━━━ Raw data

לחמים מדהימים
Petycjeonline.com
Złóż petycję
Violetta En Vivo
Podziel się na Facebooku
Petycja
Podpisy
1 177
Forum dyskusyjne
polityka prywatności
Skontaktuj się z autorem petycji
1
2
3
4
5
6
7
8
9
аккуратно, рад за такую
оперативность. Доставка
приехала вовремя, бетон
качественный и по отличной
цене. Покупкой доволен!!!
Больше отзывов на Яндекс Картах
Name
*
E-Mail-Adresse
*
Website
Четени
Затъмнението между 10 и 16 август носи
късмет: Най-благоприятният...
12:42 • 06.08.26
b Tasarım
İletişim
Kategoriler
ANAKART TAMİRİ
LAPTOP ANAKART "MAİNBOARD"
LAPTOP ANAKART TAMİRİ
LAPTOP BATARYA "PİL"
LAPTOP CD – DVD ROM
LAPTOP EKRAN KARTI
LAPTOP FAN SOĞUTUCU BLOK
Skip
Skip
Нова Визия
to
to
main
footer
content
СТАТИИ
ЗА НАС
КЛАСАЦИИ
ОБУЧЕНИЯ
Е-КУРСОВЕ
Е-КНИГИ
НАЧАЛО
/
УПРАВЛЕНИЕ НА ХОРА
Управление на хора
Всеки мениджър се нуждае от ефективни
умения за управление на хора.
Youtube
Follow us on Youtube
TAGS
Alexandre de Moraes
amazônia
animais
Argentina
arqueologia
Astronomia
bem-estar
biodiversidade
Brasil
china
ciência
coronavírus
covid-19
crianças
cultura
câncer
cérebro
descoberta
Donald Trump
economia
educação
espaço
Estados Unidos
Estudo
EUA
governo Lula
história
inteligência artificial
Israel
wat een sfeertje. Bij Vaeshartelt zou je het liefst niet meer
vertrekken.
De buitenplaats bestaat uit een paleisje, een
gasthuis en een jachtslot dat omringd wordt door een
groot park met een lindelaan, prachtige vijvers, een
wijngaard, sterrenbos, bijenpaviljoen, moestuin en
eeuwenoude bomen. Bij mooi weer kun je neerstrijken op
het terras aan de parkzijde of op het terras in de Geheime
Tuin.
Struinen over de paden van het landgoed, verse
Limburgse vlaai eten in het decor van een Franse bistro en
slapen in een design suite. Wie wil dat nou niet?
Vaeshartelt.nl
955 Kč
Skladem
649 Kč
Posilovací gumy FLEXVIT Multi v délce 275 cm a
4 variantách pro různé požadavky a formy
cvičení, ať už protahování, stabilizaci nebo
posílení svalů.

━━━━━━

Requirement:
Exact copies of every record are required.

Answer to this problem:
לחמים מדהימים
Petycjeonline.com
Złóż petycję
Violetta En Vivo
Podziel się na Facebooku
Petycja
Podpisy
1 177
Forum dyskusyjne
polityka prywatności
Skontaktuj się z autorem petycji
1
2
3
4
5
6
7
8
9
аккуратно, рад за такую
оперативность. Доставка
приехала вовремя, бетон
качественный и по отличной
цене. Покупкой доволен!!!
Больше отзывов на Яндекс Картах
Name
*
E-Mail-Adresse
*
Website
Четени
Затъмнението между 10 и 16 август носи
късмет: Най-благоприятният...
12:42 • 06.08.26
b Tasarım
İletişim
Kategoriler
ANAKART TAMİRİ
LAPTOP ANAKART "MAİNBOARD"
LAPTOP ANAKART TAMİRİ
LAPTOP BATARYA "PİL"
LAPTOP CD – DVD ROM
LAPTOP EKRAN KARTI
LAPTOP FAN SOĞUTUCU BLOK
Skip
Skip
Нова Визия
to
to
main
footer
content
СТАТИИ
ЗА НАС
КЛАСАЦИИ
ОБУЧЕНИЯ
Е-КУРСОВЕ
Е-КНИГИ
НАЧАЛО
/
УПРАВЛЕНИЕ НА ХОРА
Управление на хора
Всеки мениджър се нуждае от ефективни
умения за управление на хора.
Youtube
Follow us on Youtube
TAGS
Alexandre de Moraes
amazônia
animais
Argentina
arqueologia
Astronomia
bem-estar
biodiversidade
Brasil
china
ciência
coronavírus
covid-19
crianças
cultura
câncer
cérebro
descoberta
Donald Trump
economia
educação
espaço
Estados Unidos
Estudo
EUA
governo Lula
história
inteligência artificial
Israel
wat een sfeertje. Bij Vaeshartelt zou je het liefst niet meer
vertrekken.
De buitenplaats bestaat uit een paleisje, een
gasthuis en een jachtslot dat omringd wordt door een
groot park met een lindelaan, prachtige vijvers, een
wijngaard, sterrenbos, bijenpaviljoen, moestuin en
eeuwenoude bomen. Bij mooi weer kun je neerstrijken op
het terras aan de parkzijde of op het terras in de Geheime
Tuin.
Struinen over de paden van het landgoed, verse
Limburgse vlaai eten in het decor van een Franse bistro en
slapen in een design suite. Wie wil dat nou niet?
Vaeshartelt.nl
955 Kč
Skladem
649 Kč
Posilovací gumy FLEXVIT Multi v délce 275 cm a
4 variantách pro různé požadavky a formy
cvičení, ať už protahování, stabilizaci nebo
posílení svalů.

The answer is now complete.